[Exercise prompt] Using the listing below, output only the lines from the one that contains "focal_35mm: 24" through the one that contains "exposure_s: 1/80", inclusive, exactly as given and without images.

———

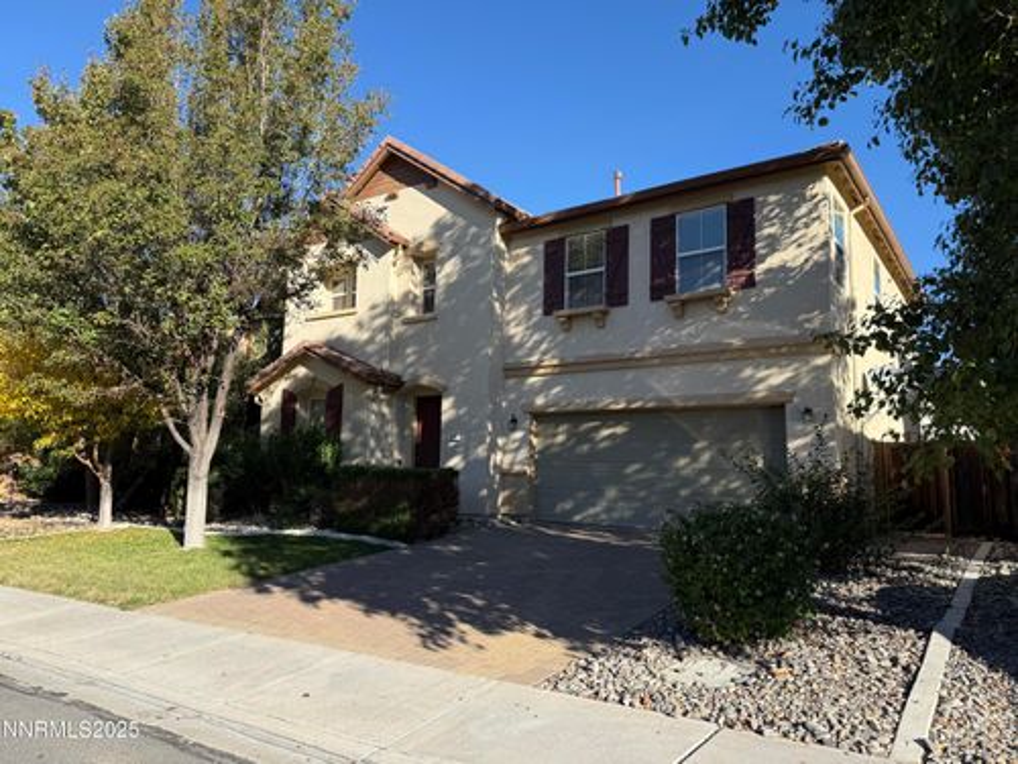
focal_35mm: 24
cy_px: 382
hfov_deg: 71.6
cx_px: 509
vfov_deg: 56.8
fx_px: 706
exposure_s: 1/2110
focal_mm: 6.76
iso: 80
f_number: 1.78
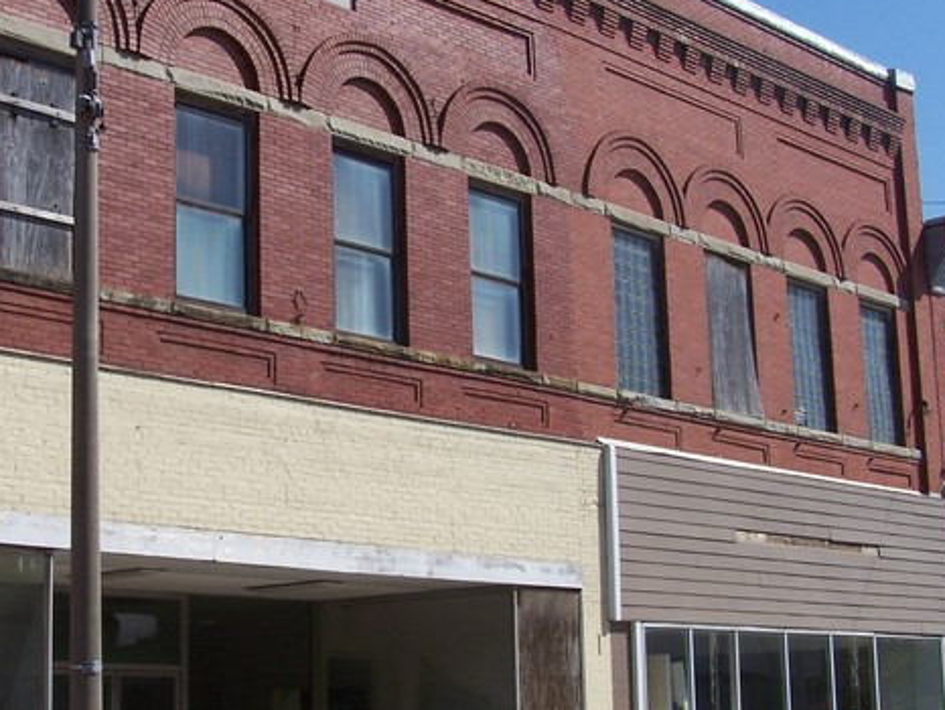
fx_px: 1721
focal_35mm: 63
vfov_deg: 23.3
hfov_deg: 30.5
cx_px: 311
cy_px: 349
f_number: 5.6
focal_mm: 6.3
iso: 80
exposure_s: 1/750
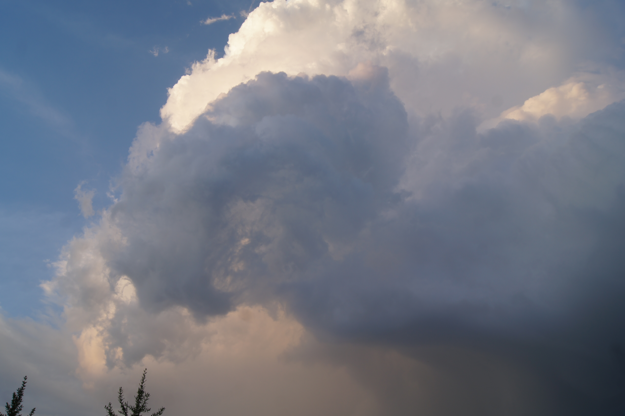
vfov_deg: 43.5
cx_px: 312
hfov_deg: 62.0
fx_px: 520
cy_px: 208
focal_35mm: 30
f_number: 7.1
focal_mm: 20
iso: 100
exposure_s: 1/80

———

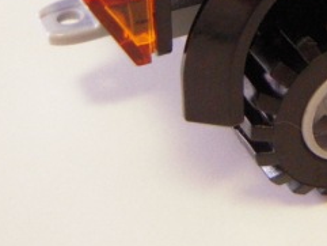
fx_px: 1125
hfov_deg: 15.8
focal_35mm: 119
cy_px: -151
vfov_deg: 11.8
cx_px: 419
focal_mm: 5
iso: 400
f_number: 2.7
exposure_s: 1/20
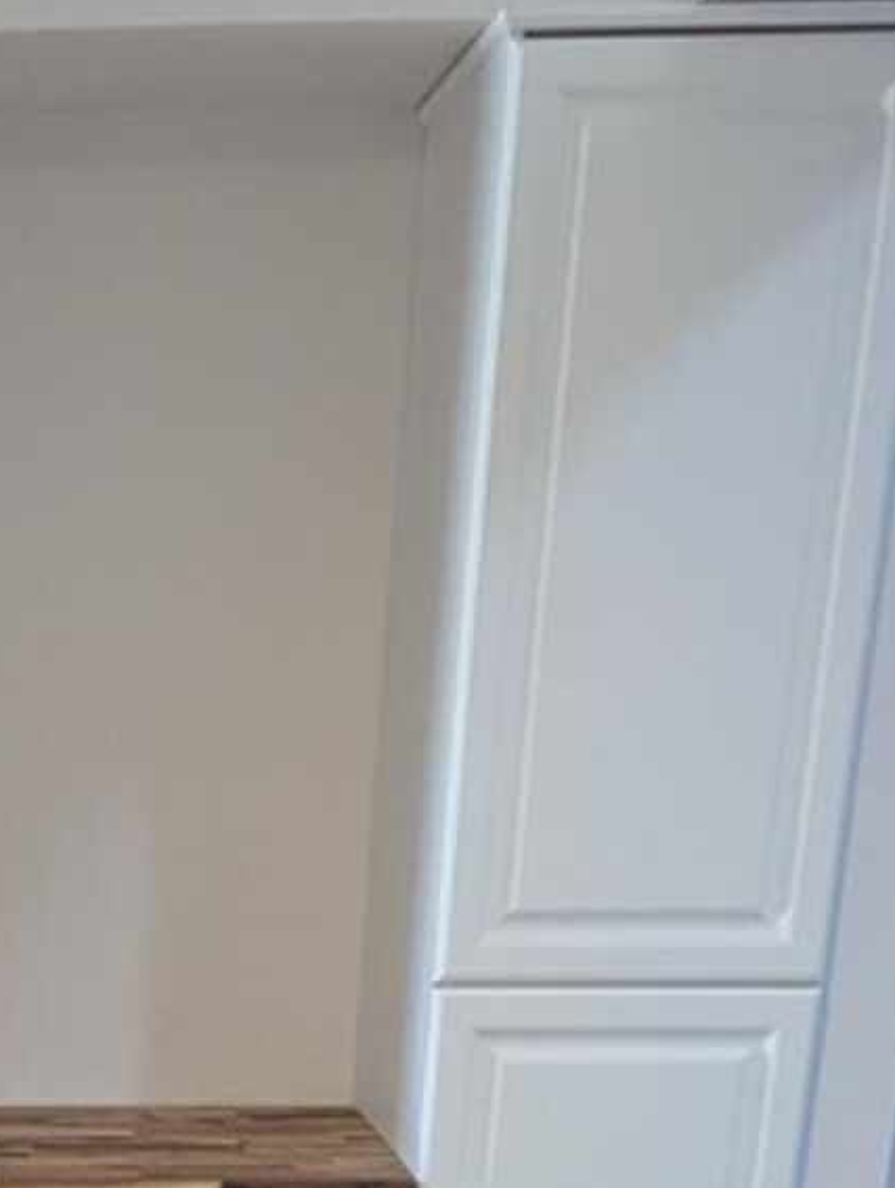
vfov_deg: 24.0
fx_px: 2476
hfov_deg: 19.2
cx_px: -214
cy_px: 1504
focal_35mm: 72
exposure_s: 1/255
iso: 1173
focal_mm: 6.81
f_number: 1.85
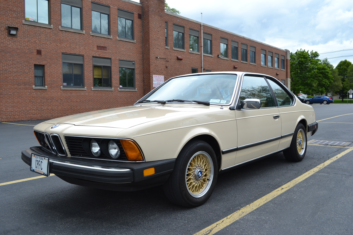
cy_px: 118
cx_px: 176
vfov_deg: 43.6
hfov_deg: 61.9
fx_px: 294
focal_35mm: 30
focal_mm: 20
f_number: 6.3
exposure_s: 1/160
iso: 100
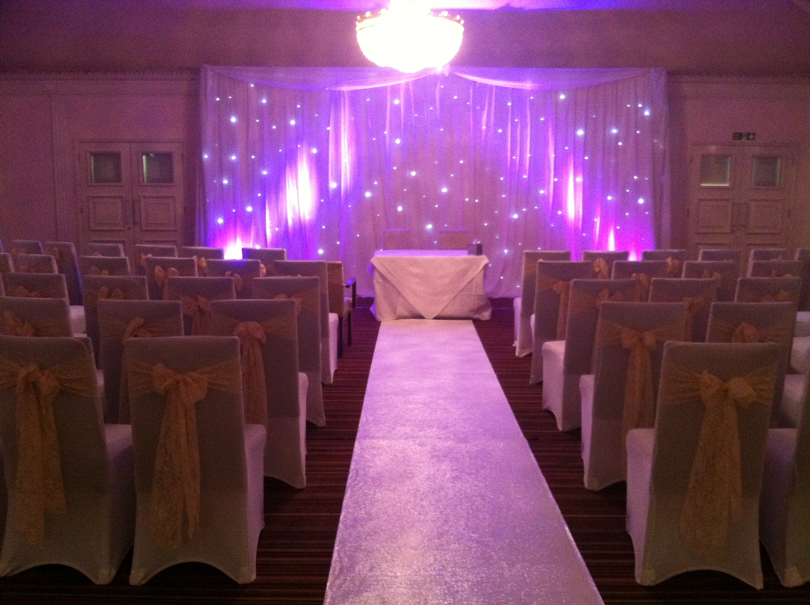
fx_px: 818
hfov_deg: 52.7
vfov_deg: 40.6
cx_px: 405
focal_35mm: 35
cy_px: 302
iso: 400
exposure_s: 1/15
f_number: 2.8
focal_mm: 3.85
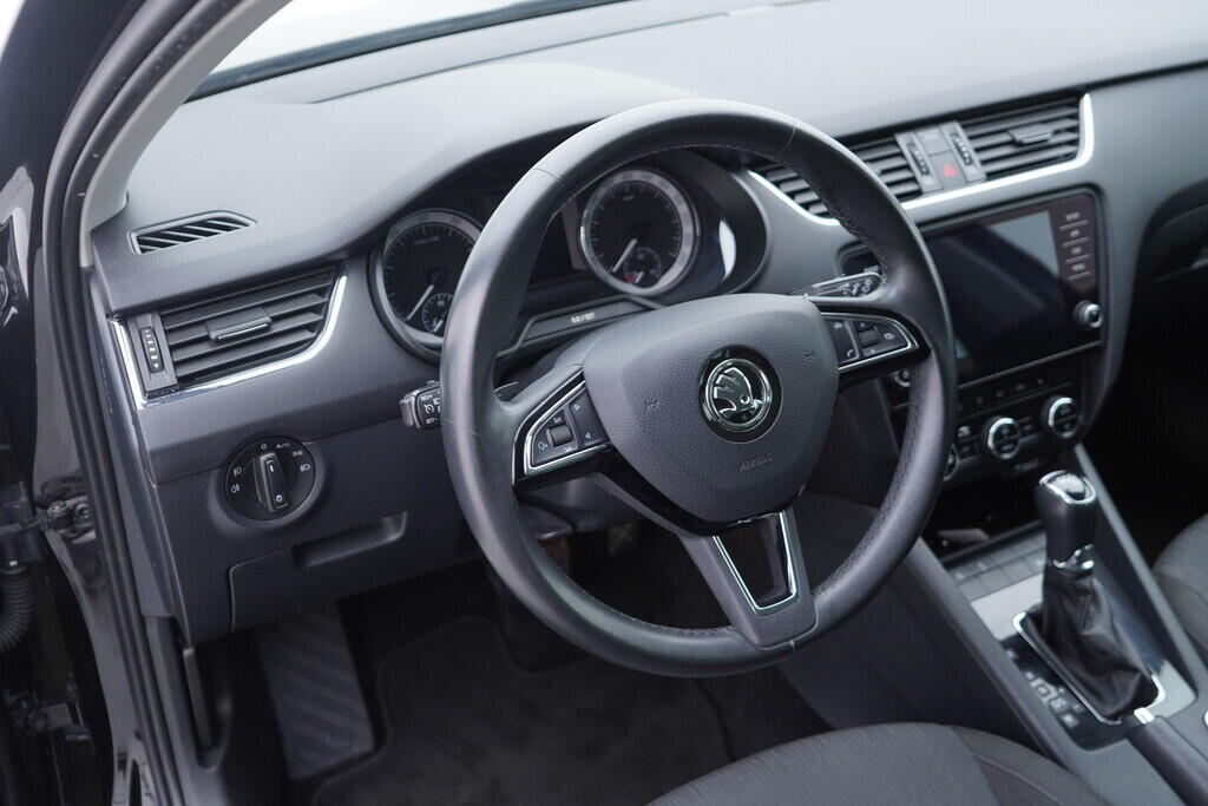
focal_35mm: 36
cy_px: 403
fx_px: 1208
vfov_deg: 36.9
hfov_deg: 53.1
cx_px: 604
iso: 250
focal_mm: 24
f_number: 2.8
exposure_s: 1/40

———

[Answer space]
focal_35mm: 24
cy_px: 382
hfov_deg: 71.6
cx_px: 509
vfov_deg: 56.8
fx_px: 706
exposure_s: 1/2110
focal_mm: 6.76
iso: 80
f_number: 1.78
fx_px: 1721
focal_35mm: 63
vfov_deg: 23.3
hfov_deg: 30.5
cx_px: 311
cy_px: 349
f_number: 5.6
focal_mm: 6.3
iso: 80
exposure_s: 1/750
vfov_deg: 43.5
cx_px: 312
hfov_deg: 62.0
fx_px: 520
cy_px: 208
focal_35mm: 30
f_number: 7.1
focal_mm: 20
iso: 100
exposure_s: 1/80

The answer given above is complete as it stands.